THARISA has started cold commissioning of its $55m Vulcan fine chrome plant situated at the Tharisa mine in South Africa’s North West province.
Once fully commissioned, the plant will improve chrome recoveries to 82% from 62% currently which will boost chrome production a fifth – about 400,000 tons of concentrate, according to investment bank Peel Hunt.
“We think this will underpin group earnings before interest, tax, depreciation and amortisation of approximately $230m per year once at design recoveries, well over double the annual average earned by the group over the last four years,” the bank said.
Saleable production from the plant will be before year-end, said Tharisa.
Tharisa produced 379,700 tons of chrome in the third quarter – one of its strongest operational performances since inception – putting it on course for full year production of 1.45 to 1.55 million tons of chrome concentrate.
The company also produces platinum group metals (PGMs).
“Vulcan is an important part of our sustainable growth strategy and ensures that Tharisa continues to drive sustainable returns for all of our stakeholders, while simultaneously pushing us even lower on the cost curve,” said Phoevos Pouroulis, CEO of Tharisa in a statement today.
Vulcan, which was developed in-house and internally funded, is the first large scale plant to produce chrome concentrates from chrome ultra-fines, said Tharisa. It would consolidate the firm’s position “as a key participant in the beneficiation of chrome production,” it said.
The plant would also help lower Tharisa’s carbon footprint.
According to BMO Capital Markets, the completion of spending on Vulcan and the higher chrome production that would flow from its operation would make for “a solid year for free cash flow generation”, provided PGM prices held up next year.
“We expect Tharisa to generate strong free cash flow in F2022 of $163m (we forecast $87M for F2021),” it said. The bank added that Tharisa was heading for a strong finish to its 2021 financial year ended December following niggles earlier this year.

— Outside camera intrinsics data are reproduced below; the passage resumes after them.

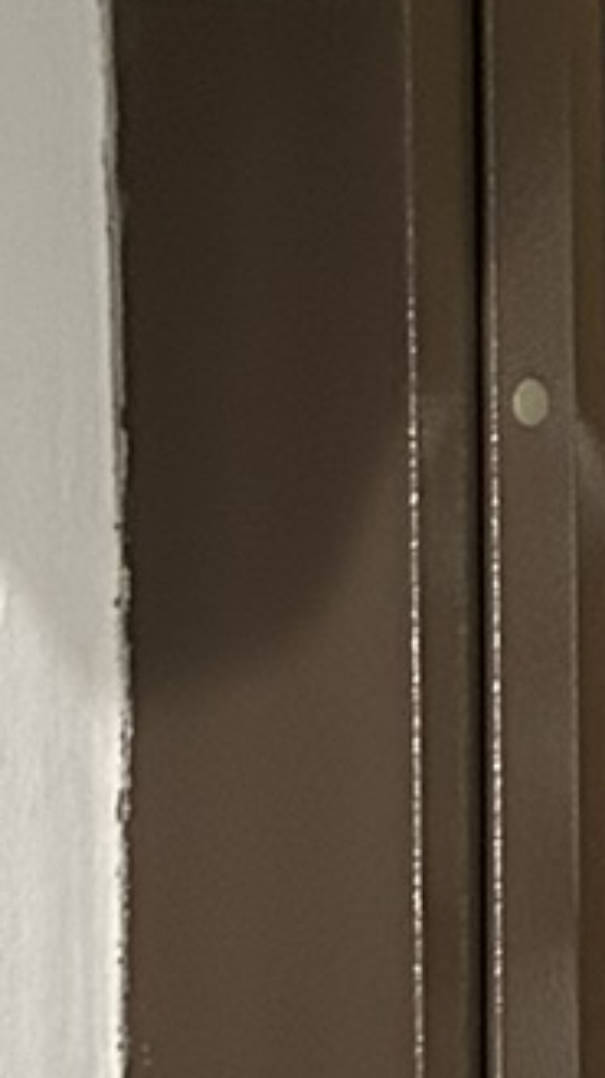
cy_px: 529
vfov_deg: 12.2
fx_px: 5032
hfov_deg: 6.4
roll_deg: -1.2
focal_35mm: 176
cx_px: 1737
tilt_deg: -3.0
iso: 500
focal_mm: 5.7
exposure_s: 1/33
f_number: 1.5
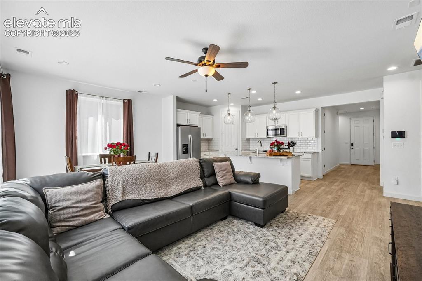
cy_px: 140
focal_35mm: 15
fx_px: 176
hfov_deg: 100.4
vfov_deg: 77.3
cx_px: 211
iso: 800
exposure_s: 1/40
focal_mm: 10
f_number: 8
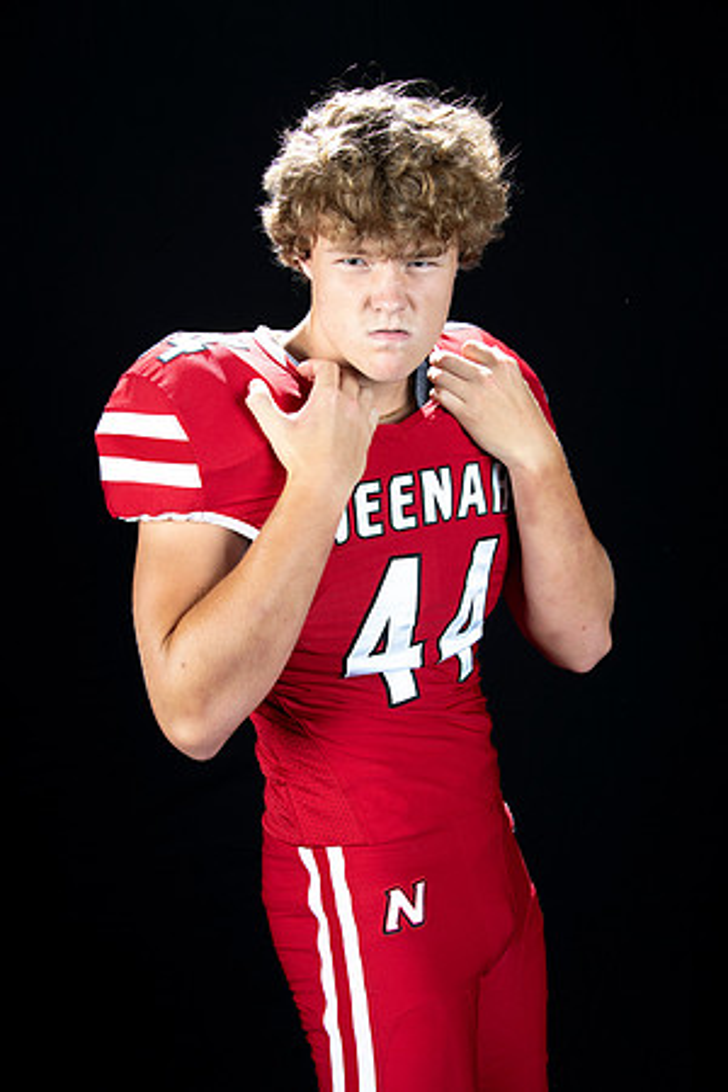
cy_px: 546
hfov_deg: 28.1
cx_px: 364
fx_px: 1456
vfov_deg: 41.1
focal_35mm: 48
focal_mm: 48
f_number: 9
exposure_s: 1/160
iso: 320
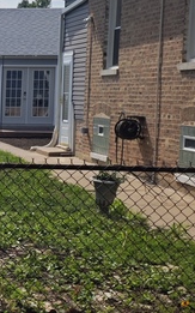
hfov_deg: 11.3
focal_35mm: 101
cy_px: 179
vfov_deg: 20.6
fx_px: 859
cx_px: -236
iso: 50
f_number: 1.6
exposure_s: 1/6049
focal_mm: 6.55
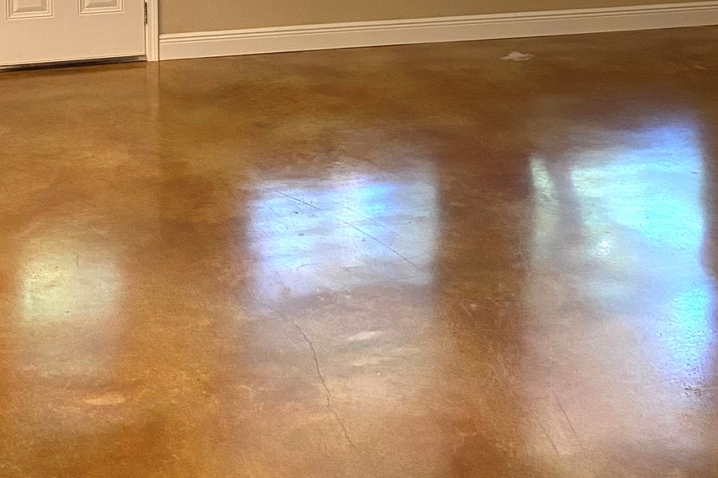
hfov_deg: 32.1
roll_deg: +0.6
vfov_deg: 20.2
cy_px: -133
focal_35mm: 62
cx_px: 241
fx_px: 1236
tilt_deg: -4.2
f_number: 1.8
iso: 125
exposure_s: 1/60
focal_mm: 4.25
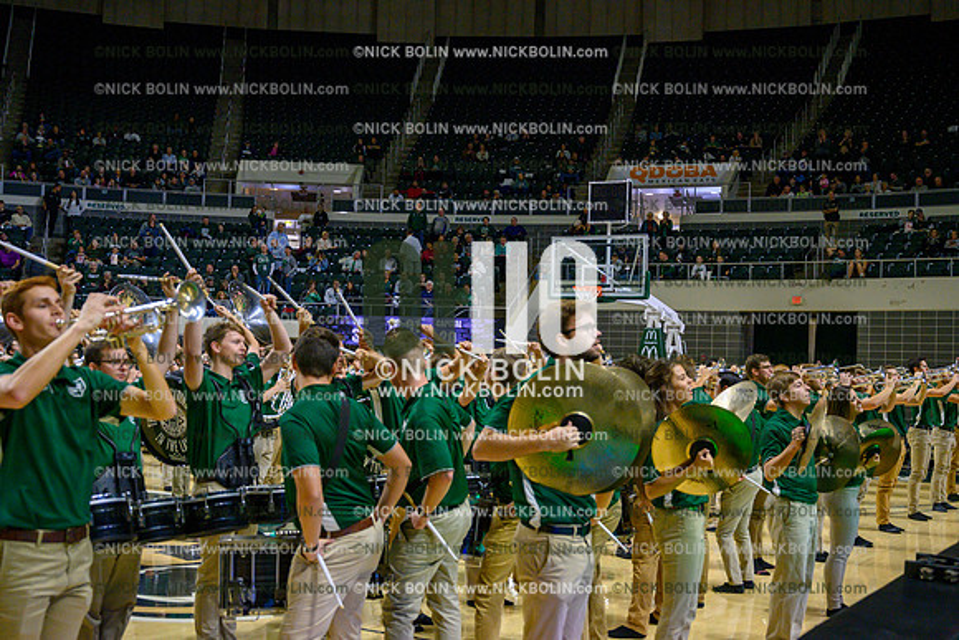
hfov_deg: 44.5
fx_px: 1172
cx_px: 480
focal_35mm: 44
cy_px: 320
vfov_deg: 30.5
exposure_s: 1/800
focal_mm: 44
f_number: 4.5
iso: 3200
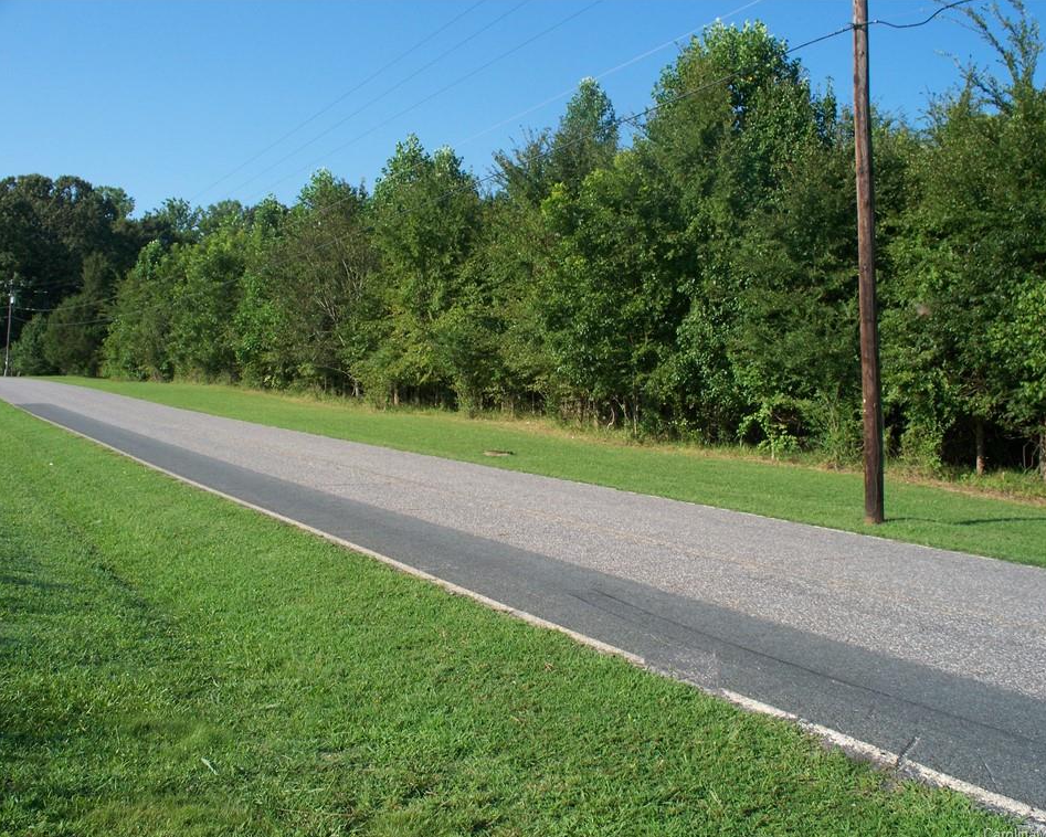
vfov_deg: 39.2
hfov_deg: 47.9
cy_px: 421
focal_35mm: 38
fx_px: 1177
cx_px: 545
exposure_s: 1/250
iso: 64
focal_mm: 7.54
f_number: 5
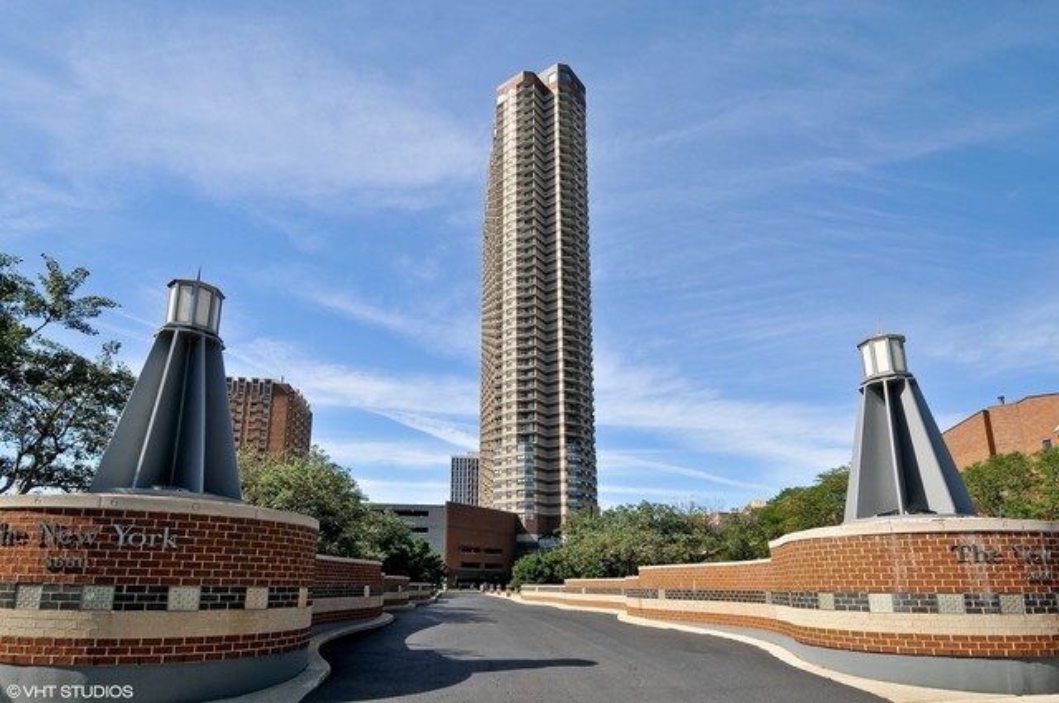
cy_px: 352
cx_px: 530
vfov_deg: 67.2
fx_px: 529
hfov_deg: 90.1
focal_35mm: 18
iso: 200
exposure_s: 1/320
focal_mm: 12
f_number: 8
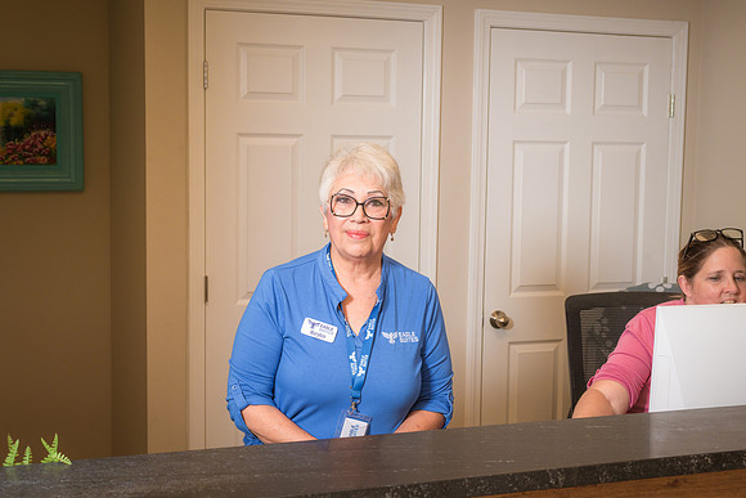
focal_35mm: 50
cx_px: 373
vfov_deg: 27.0
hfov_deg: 39.6
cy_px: 249
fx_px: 1036
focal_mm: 50
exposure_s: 1/125
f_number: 8
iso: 800
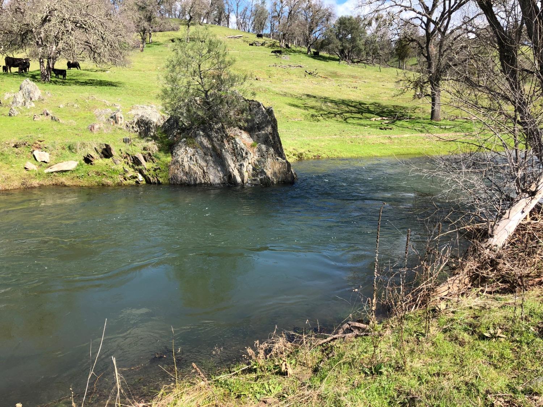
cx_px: 272
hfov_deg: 63.4
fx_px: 439
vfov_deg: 49.7
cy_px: 204
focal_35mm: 28
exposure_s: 1/1021
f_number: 1.8
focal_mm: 3.99
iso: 20
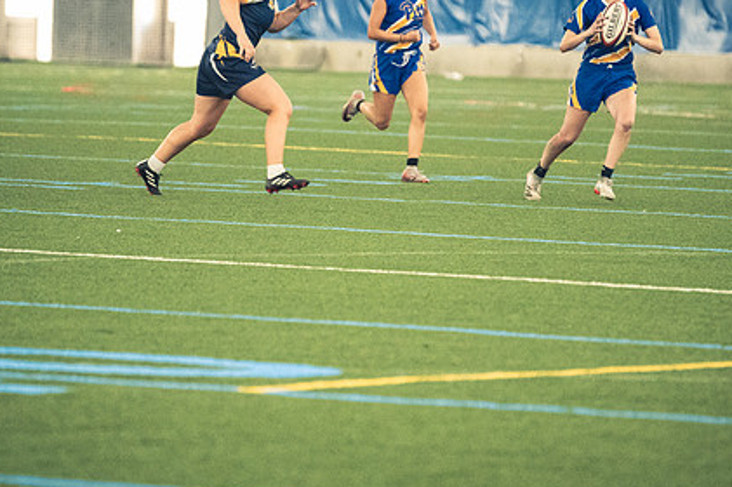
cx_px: 370
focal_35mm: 413
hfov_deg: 5.0
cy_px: 191
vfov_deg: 3.3
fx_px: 8391
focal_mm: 200
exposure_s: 1/500
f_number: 2.8
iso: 12800
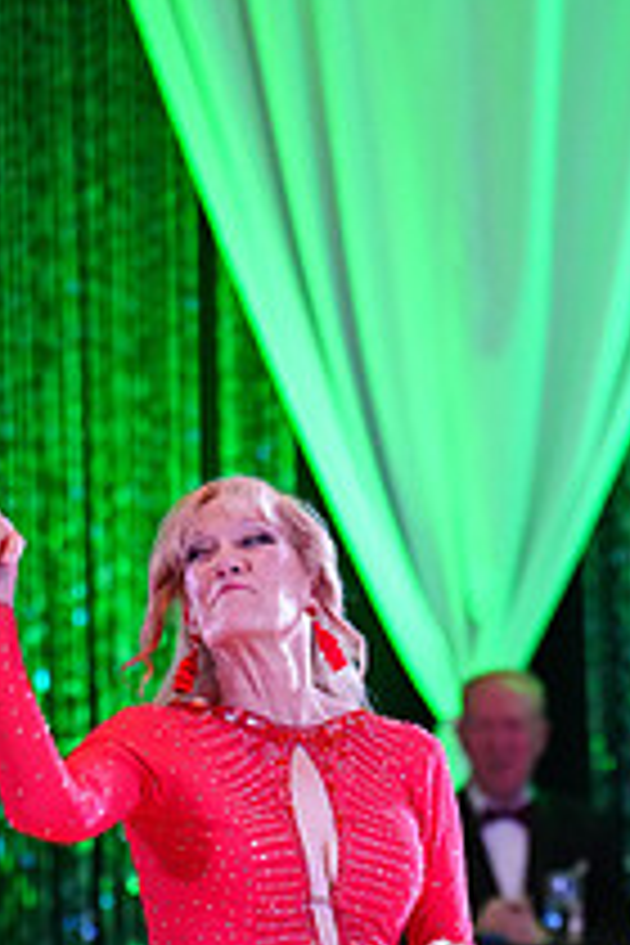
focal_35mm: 320
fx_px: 8399
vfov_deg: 6.4
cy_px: 1246
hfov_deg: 4.3
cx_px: 106
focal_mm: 116
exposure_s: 1/320
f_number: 2.8
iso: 5000
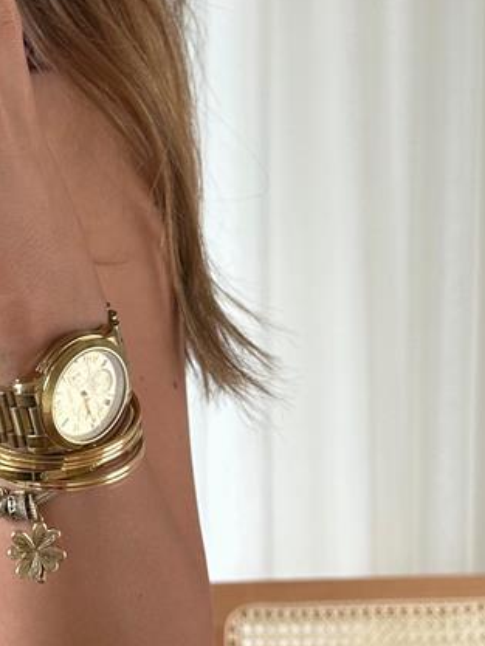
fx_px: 1718
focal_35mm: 92
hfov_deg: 15.6
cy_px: 287
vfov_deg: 21.3
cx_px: -64
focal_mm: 6.86
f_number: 1.78
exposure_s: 1/121
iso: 100
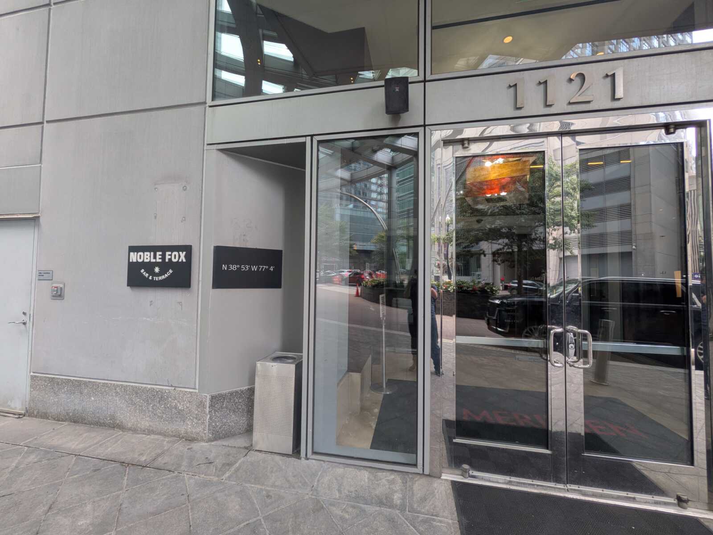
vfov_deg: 85.7
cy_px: 268
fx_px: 288
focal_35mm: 14
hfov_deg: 102.1
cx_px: 356
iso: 55
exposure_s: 1/60
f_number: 2.2
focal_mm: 1.83
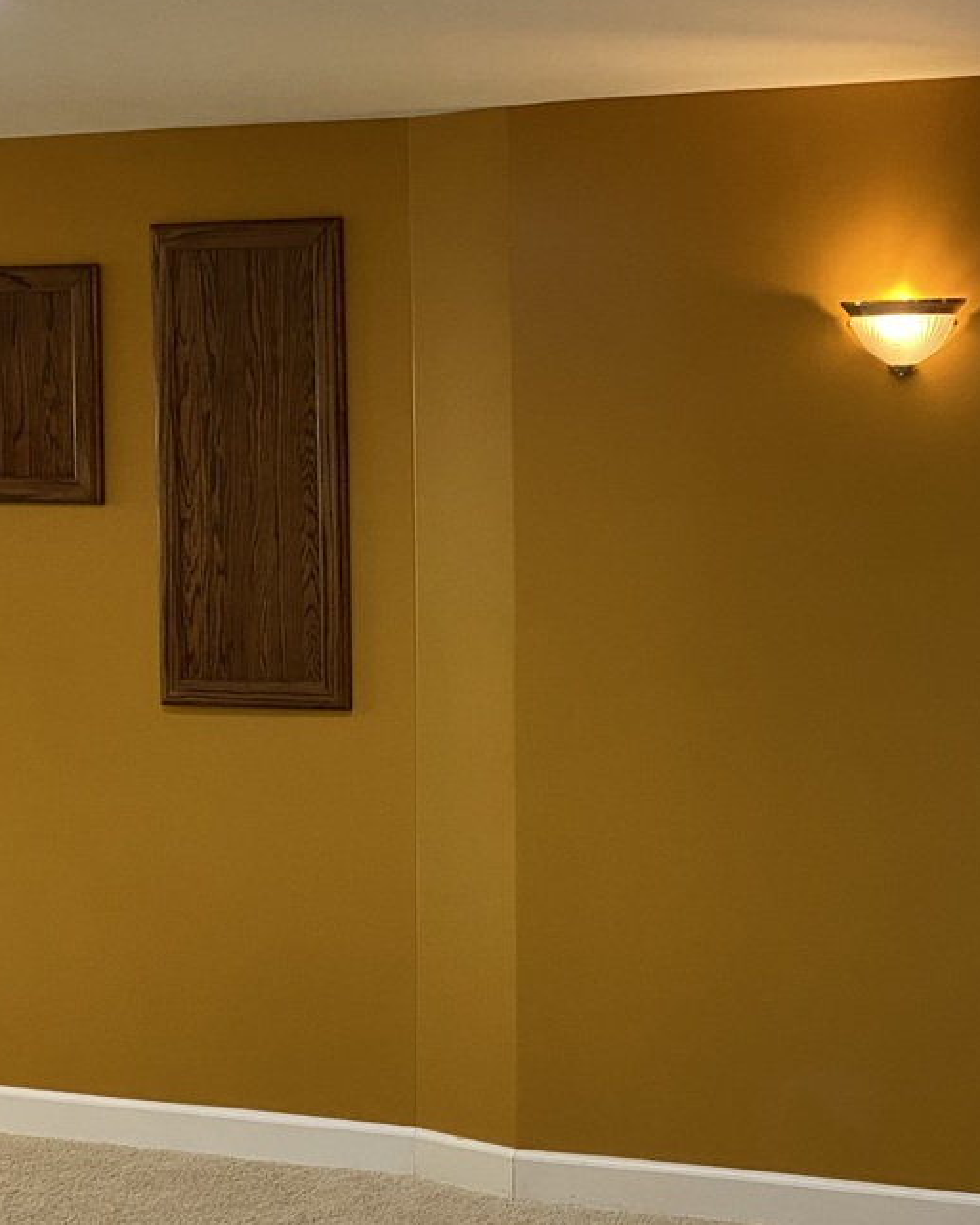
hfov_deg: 26.4
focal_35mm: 57
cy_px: 671
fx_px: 2066
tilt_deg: -3.6
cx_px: 716
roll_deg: +0.2
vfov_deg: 33.0
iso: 400
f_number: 1.8
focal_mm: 4.25
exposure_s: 1/60
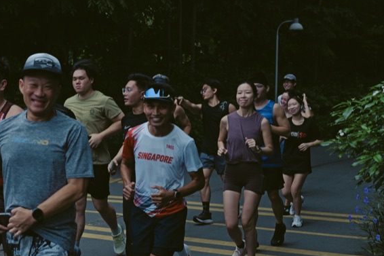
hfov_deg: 28.7
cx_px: 51
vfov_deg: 20.0
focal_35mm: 68
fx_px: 725
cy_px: 131
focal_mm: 35
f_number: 3.2
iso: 400
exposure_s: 1/800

Peel Hunt said Tharisa would end the year “strongly” net cash which would position it to “… take its next growth steps whilst also being able to return cash to investors”. Pouroulis said in May the company could pay a special dividend amid sky high rhodium prices.
PGM prices have since corrected partly owing to a shortage of semi-conductor chips among automakers which has in turn reduced car production.
“While these have reduced, the present spot basket price of $2,400/oz is well above our FY22E average of $2,100/oz,” said Peel Hunt. The company’s shares were “appealing” it added. Shares in Tharisa were 3.5% higher in Johannesburg midday today taking gains over the last 12 months to 53%.